Robin Powell: There are several important questions you should ask before choosing to work with a financial adviser.


One of them is this: Do you recommend actively managed or passively managed funds?


The main problem with active funds is that they are much more expensive, and that has a negative impact on returns.


Investment author Andrew Hallam describes using active funds as like trying to walk up an escalator that’s going down.


Andrew Hallam: As a kid, we probably all wanted to try that. But progress isn't very encouraging. If you truly want to get to the top of the escalator, even within a timely period, because the escalators had a downward. 


And that's how I compared investment fees. I said investment fees are like a downward heading escalator. And when we're looking at the fees on actively managed mutual funds, and we're trying to walk up the escalator and the fee is rotating those steps down towards us, it's going to take us far longer to achieve our financial independence or our goals. 

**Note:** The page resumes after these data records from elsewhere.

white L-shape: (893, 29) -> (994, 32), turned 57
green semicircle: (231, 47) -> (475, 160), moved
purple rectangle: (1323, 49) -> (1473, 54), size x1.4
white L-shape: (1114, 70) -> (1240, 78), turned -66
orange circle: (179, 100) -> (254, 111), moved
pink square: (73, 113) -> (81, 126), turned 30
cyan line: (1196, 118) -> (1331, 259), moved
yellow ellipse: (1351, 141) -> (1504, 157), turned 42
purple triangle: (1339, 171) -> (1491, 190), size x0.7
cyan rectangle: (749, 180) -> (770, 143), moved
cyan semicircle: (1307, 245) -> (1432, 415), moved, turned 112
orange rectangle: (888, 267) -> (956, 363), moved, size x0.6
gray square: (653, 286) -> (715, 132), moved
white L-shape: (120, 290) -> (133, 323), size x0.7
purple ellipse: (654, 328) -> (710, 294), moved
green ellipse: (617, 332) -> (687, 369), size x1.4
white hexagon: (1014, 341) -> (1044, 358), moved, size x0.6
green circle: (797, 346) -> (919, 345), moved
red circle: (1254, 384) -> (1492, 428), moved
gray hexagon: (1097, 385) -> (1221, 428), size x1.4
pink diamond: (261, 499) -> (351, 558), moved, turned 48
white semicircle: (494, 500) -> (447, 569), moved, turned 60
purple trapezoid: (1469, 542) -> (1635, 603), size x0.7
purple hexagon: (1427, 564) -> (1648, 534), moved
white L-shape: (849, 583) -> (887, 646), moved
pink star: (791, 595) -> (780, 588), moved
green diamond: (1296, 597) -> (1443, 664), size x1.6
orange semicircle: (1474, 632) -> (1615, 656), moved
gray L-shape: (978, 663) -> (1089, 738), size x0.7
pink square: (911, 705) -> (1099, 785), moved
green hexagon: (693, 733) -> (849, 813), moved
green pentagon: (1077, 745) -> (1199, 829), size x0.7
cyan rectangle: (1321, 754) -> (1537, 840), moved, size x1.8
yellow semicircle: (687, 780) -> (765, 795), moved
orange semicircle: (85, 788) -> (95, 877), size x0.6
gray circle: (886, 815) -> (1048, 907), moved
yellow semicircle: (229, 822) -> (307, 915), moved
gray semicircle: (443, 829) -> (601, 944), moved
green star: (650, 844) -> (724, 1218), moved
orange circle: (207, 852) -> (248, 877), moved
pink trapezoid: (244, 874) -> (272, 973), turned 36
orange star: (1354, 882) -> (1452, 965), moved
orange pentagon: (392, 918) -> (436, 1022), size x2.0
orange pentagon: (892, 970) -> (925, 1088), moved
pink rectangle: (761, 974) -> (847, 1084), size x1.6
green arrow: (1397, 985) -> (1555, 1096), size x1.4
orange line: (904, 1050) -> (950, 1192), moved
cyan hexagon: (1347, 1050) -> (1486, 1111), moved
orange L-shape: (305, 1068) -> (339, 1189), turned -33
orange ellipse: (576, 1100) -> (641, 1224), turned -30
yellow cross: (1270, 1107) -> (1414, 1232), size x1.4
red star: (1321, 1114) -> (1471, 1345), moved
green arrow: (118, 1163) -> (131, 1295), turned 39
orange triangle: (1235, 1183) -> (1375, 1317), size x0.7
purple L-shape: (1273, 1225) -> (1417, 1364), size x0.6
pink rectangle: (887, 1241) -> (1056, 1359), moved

Whereas if you're looking at low cost index funds, they're so cheap that the escalator isn't really perceptively moving at all. 


So you are just walking up those steps instead of fighting steps that are rolling back were on an actively managed escalator. 


RP: Many financial advisers believe that actively managed funds are worth paying for because of their potential to outperform.


But over the very long term, very few of them do.


Advisers who use them, says Andrew, are like those who believe the earth is flat.


AH: Statistically speaking, the odds over a ten year period. Plus the odds of you picking a collection of actively managed funds and beating a portfolio of low cost index funds are extremely, extremely small. So it's much like the flat Earth concept they are touting that the Earth is flat. 


They're touting that financial, actively managed products will outperform a low cost portfolio of index funds, which is highly improbable over a lifetime. 


RP: Why, then, do so many advisers still advocate using active funds? Well, often it’s simply because that’s the way they were taught.


AH: But this isn't part of their training. And then they work for a financial services firm. And what the financial services firm does is it buys actively managed products. And then on the side, these advisors might find out that, hey, the statistical odds of success for our clients are far better with low cost index funds. 


But if they've already made up their mind, and they already believe that they can pick actively managed funds that will win. 


Once somebody has made up their mind on a concept, it is really difficult to convince them despite the evidence that you show them. It's really difficult to convince them to change their mind. 


RP: Thankfully, more and more advisers ARE using passive, or broadly passive, funds.


So, if the first adviser you speak to doesn’t, keep looking until you find one who does.